# Source
════════════════════

Due to diffusion through the fuel cell stack and/or impurities in the fuel, recirculated anode gas is enriched with nitrogen over time. The nitrogen concentration is regulated through selective purging. A valve is opened for this purpose, the so-called purge valve.

An electrically powered hydrogen blower generates waste heat when recirculating anode gas. The waste heat or heat must be dissipated in order to prevent the blower from overheating, particularly in the area of its control electronics and/or its sealing points. The heat can be dissipated by selectively cooling of the emerging anode exhaust gas as well as by convective losses and/or flow losses to the environment.

However, the hydrogen blower can overheat due to high temperatures in the immediate vicinity of the hydrogen blower and/or due to the high electrical power required and the associated increased waste heat. The electrical output increases if a) the nitrogen concentration increases, b) liquid water is recirculated, c) larger quantities of anode gas are recirculated, and/or d) the jet pump contributes less to the recirculation.

════════════════════

# Written problem A
Can you copy the stretch of the fuel cell passage from "However, the hydrogen" through "to the recirculation."?
# Written problem B
Does each statement agree with the fuel cell passage? Answer yes or no for each, quoting the words that decide it. (i) Opening the purge valve is how the nitrogen concentration is regulated. (ii) Recirculating liquid water lowers the hydrogen blower's electrical output. (iii) Convective losses to the environment can help dissipate the blower's heat.

# Dataset section
════════════════════

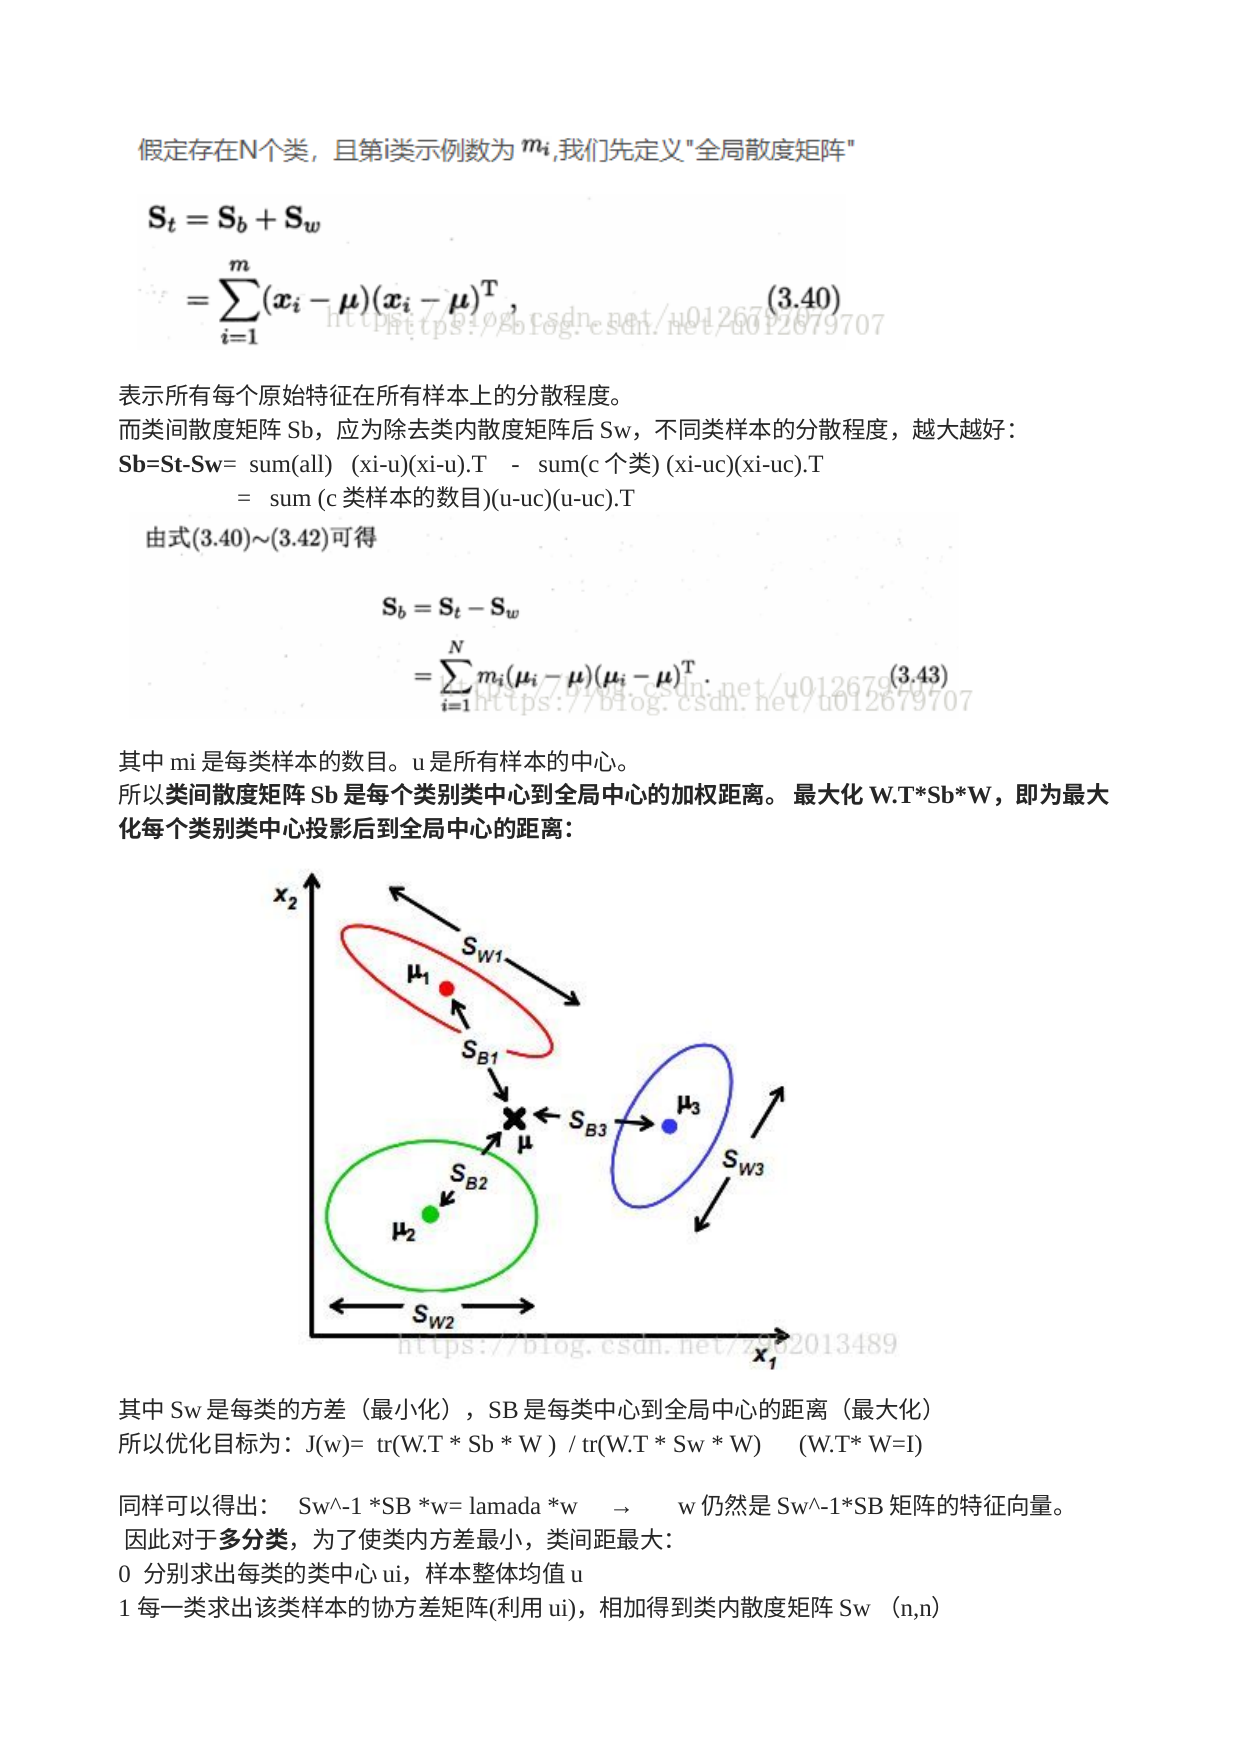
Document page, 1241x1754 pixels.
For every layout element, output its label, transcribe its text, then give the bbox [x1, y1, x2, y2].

════════════════════

# Full answer A
However, the hydrogen blower can overheat due to high temperatures in the immediate vicinity of the hydrogen blower and/or due to the high electrical power required and the associated increased waste heat. The electrical output increases if a) the nitrogen concentration increases, b) liquid water is recirculated, c) larger quantities of anode gas are recirculated, and/or d) the jet pump contributes less to the recirculation.

# Full answer B
(i) Yes: "The nitrogen concentration is regulated through selective purging. A valve is opened for this purpose, the so-called purge valve."
(ii) No: "The electrical output increases if a) the nitrogen concentration increases, b) liquid water is recirculated"
(iii) Yes: "as well as by convective losses and/or flow losses to the environment"